Anyway, these cookies are practically health food. They have fruit in them (kind of) and not a whole lot of sugar at all. I loved the hint of cinnamon and clove in these, which I am not used to with most linzer cookies. We made these with almonds since I had some at home already, but I’m a sucker for a hazelnut linzer for sure. Like I do with Dorie’s standard sablés (still one of my favorite holiday cookies, for the record), I added a teaspoon of vanilla to these. I just feel like vanilla is a requirement for cookies. Or any baking, really.

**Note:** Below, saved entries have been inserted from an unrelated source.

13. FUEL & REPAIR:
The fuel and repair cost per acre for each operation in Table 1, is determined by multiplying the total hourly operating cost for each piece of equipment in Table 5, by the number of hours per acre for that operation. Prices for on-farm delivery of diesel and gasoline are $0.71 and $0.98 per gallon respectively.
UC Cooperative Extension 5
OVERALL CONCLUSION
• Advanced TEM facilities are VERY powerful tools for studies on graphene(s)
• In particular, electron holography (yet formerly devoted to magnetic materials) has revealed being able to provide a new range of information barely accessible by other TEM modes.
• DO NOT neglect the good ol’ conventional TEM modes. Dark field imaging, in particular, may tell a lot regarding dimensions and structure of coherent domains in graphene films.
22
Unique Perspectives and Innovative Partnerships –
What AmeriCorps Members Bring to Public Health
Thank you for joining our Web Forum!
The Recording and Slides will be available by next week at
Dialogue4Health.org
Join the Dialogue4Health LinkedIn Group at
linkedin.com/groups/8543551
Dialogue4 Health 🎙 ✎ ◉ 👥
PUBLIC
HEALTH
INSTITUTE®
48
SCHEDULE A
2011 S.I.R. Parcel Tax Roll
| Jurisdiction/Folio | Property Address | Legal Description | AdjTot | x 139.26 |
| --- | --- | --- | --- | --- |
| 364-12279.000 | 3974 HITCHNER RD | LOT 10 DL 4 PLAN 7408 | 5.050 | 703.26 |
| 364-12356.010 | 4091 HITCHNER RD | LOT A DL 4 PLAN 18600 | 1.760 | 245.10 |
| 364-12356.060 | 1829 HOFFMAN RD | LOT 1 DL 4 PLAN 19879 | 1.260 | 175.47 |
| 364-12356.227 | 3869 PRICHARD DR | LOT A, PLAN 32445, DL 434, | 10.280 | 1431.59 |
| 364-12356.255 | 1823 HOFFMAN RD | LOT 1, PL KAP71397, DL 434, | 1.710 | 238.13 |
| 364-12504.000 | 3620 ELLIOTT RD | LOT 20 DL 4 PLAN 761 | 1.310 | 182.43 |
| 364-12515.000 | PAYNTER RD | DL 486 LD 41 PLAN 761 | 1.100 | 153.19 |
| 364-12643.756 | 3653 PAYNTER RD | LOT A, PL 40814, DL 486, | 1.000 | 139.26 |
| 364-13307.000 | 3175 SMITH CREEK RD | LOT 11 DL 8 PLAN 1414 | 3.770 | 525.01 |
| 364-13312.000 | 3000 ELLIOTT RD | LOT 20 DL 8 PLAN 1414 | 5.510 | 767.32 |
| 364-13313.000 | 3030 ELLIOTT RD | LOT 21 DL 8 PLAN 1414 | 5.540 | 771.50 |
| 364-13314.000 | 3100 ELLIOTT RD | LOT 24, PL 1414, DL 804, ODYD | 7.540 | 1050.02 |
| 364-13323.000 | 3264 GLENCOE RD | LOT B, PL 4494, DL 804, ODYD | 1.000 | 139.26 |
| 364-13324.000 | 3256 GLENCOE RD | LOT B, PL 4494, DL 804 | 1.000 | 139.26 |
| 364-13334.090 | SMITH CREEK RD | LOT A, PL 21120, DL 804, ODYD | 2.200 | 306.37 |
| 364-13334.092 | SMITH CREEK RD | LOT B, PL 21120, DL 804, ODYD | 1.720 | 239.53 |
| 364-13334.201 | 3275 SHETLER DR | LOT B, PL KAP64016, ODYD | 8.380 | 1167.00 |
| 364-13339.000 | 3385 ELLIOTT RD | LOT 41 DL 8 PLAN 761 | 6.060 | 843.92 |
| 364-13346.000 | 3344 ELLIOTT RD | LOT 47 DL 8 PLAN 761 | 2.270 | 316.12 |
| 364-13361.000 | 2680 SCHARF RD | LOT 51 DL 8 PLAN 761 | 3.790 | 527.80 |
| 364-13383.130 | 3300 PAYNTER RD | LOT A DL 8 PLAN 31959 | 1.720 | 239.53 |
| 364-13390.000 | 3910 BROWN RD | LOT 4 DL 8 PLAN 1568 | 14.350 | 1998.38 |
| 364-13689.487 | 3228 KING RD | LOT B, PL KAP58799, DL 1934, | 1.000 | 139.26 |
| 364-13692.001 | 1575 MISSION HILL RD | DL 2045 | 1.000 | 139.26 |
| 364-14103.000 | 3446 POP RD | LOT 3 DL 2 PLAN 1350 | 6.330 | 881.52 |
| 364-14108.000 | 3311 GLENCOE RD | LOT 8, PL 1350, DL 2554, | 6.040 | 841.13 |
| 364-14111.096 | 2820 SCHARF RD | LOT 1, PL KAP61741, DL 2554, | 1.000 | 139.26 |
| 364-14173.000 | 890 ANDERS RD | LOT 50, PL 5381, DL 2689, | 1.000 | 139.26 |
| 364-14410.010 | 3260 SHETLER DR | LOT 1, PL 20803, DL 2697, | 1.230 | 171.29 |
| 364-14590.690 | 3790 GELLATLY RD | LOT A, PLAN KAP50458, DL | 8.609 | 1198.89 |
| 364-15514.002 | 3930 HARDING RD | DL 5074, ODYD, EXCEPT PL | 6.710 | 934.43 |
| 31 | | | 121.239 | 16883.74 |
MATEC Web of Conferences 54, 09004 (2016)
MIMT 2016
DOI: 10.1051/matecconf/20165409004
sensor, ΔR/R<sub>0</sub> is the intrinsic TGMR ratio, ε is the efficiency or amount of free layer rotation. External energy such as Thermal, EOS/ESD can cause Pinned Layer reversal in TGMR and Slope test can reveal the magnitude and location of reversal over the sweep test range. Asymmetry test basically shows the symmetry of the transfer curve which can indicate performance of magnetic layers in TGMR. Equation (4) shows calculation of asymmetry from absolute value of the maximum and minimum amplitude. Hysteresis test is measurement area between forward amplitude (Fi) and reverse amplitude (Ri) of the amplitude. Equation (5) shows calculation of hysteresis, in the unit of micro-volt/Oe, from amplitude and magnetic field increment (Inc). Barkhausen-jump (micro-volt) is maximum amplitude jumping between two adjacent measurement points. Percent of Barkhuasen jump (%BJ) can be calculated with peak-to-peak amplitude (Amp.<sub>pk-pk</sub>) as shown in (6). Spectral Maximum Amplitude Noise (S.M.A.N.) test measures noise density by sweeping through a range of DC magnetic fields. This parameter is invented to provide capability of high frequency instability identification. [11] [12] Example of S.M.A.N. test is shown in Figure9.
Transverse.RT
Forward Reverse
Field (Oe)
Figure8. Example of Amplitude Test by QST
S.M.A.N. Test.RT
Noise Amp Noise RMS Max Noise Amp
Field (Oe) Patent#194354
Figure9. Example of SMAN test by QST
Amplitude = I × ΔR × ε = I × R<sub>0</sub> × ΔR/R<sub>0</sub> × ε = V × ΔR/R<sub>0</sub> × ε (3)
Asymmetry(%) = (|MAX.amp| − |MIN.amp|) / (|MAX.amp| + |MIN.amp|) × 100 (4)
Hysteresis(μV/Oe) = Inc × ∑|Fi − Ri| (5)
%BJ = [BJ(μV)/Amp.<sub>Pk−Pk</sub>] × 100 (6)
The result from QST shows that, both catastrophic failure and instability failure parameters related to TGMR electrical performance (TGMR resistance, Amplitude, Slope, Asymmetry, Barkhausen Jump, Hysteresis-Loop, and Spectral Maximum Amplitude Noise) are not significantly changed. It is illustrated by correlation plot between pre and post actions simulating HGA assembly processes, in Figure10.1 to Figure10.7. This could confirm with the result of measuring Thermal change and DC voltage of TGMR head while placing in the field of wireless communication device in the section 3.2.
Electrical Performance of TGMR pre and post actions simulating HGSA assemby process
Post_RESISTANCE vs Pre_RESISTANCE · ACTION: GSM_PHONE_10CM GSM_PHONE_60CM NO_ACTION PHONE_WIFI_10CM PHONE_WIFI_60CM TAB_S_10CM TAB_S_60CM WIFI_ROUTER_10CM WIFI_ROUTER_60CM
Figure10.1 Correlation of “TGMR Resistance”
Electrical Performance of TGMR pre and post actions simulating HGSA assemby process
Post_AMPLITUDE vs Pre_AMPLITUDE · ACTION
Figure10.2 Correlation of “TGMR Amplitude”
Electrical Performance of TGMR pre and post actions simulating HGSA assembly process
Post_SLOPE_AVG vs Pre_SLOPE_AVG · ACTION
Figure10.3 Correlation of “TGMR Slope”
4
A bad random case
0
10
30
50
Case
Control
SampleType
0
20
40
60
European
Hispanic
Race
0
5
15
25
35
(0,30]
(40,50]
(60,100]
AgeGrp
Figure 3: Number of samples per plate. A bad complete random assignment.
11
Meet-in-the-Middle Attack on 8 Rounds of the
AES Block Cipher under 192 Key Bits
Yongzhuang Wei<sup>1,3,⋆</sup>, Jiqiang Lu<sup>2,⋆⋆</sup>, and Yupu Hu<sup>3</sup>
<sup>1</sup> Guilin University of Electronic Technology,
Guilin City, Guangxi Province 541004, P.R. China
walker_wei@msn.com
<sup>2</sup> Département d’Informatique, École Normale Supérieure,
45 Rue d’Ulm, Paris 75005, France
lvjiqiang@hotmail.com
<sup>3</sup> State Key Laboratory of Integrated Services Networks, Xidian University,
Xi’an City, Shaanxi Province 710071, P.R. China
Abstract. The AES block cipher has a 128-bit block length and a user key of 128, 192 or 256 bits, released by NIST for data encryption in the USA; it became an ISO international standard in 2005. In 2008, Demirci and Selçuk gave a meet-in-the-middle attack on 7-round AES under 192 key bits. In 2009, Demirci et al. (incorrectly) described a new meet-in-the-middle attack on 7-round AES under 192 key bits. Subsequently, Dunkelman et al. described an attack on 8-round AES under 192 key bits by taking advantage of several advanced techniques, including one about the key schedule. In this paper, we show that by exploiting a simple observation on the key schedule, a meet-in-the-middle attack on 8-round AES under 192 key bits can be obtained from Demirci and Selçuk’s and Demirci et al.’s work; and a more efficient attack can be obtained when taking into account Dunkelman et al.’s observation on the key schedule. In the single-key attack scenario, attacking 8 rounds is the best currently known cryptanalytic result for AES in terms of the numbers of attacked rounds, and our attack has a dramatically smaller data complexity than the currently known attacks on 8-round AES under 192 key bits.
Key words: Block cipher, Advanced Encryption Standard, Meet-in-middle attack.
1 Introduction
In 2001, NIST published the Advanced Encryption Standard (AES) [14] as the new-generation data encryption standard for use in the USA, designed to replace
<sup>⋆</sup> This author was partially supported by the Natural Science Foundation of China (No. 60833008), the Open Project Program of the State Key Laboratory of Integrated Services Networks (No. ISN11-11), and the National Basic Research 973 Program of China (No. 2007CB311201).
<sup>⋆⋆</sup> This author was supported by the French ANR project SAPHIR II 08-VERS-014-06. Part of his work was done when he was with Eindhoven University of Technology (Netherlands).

Adapted from Dorie Greenspan’s Baking: From My Home to Yours
1-1/2 cups finely ground almonds, hazelnuts or walnuts
1-1/2 cups all purpose flour
1-1/2 tsp. ground cinnamon
1/4 tsp. salt
1/4 tsp. ground cloves
1 large egg
1 tsp. vanilla
2 tsp. water
1/2 cup (8 Tbsp./1 stick) unsalted butter, softened
1/2 cup sugar
1/2 cup jam (I used seedless raspberry) and 1 tsp. water
confectioners sugar (optional)
Whisk together the ground nuts, flour, cinnamon, salt, and cloves. Using a fork, stir the egg, vanilla, and water together in a small bowl.
In a stand mixer with a paddle attachment (or a hand mixer with a large bowl), beat the butter and sugar together at medium speed until smooth, about 3 minutes, scraping down the bowl as needed. Add the egg mixture and beat for 1 minute more. Reduce the speed to low and add the nut mixture, mixing only until just combined (if there are some crumbs at the bottom of the bowl, finish mixing with your hands or a spatula).
Divide the dough in half. Working with one half at a time, put the dough between two large sheets of wax or parchment paper. Using your hands, flatten the dough into a disk, roll out the dough with a rolling pin, turning it over frequently so that the paper doesn’t cut into it, until it is about 1/4-inch thick. Leave the dough in the paper and repeat with the second piece of dough. Transfer the wrapped dough to a baking sheet or cutting board (to keep it flat) and refrigerate or freeze it until it is very firm, about 2 hours in the refrigerator or 45 minutes in the freezer.
Preheat the oven to 375° F. Line two baking sheets with parchment or silicone mats.
Peel off the top sheet of waxed paper from one piece of dough and, using a 2-inch cookie cutter cut out as many cookies as you can. If you want to have a peekaboo cutout, use the end of a piping tip to cut out a very small circle from the centers of half the cookies. Transfer the rounds to the baking sheets, leaving a little space between the cookies.
Bake the cookies for 11 to 13 minutes, or until the cookies are lightly golden, dry, and just firm to the touch (Dorie says to bake them one sheet at a time; I don’t, but switch the position of the pans midway through). Transfer the cookies to a rack to cool to room temperature.
Place the jam in a small saucepan or in a microwaveable bowl and stir in the 1 teaspoon water. Bring to a boil over low heat or in the microwave. Let the jam cool slightly, then turn half of the cookies flat side up and place about 1/2 teaspoon jam in the center of each cookie; sandwich with the remaining cookies. (Your jam might look really runny at first but if you let it cool slightly, it should thicken up.)
If you want, dust with confectioners sugar before serving.